What is being asked → If a record holds a picture, leave the picture out, but write out everything else exactly.
== Records for processing ==
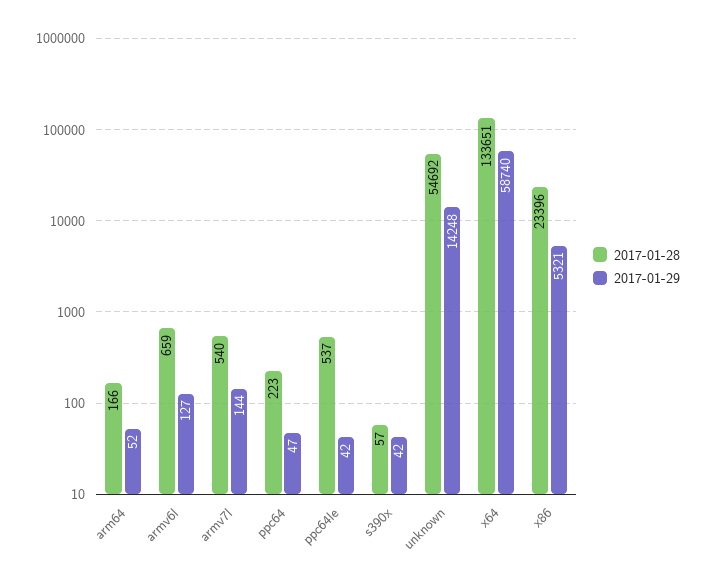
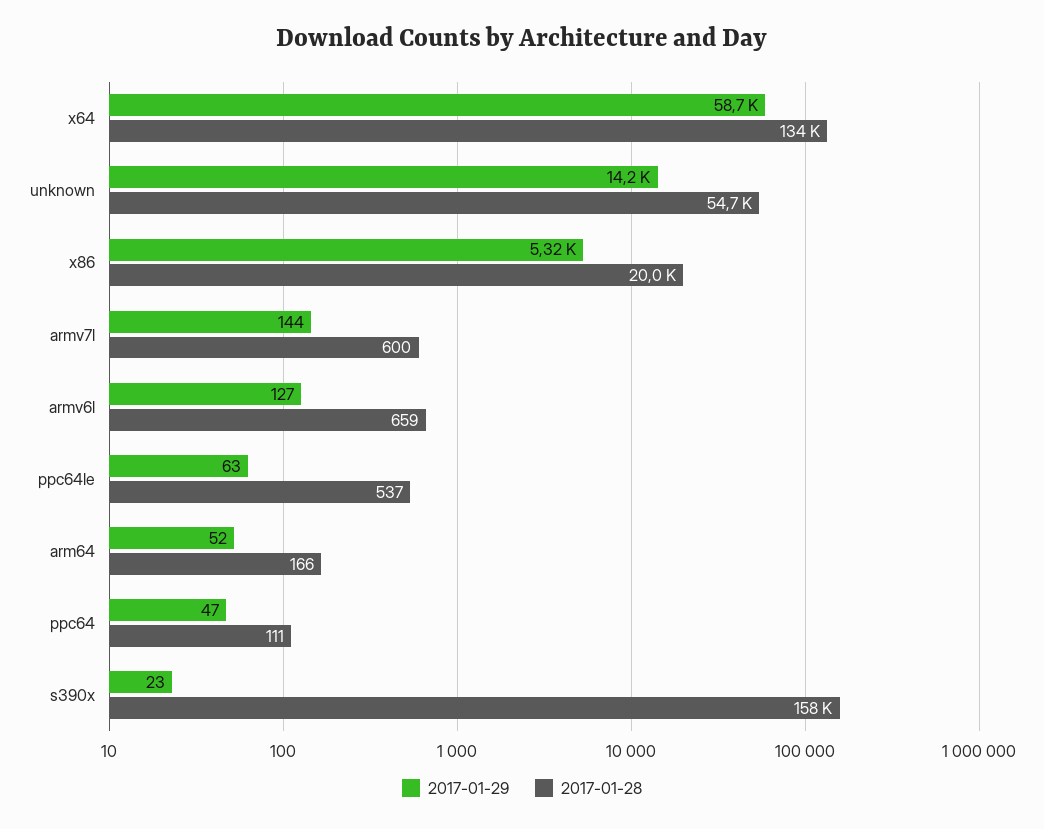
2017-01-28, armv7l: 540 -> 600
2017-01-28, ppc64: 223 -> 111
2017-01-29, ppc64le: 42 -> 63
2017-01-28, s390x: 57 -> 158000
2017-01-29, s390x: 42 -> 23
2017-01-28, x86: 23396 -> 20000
===
Task response →
2017-01-28, armv7l: 540 -> 600
2017-01-28, ppc64: 223 -> 111
2017-01-29, ppc64le: 42 -> 63
2017-01-28, s390x: 57 -> 158000
2017-01-29, s390x: 42 -> 23
2017-01-28, x86: 23396 -> 20000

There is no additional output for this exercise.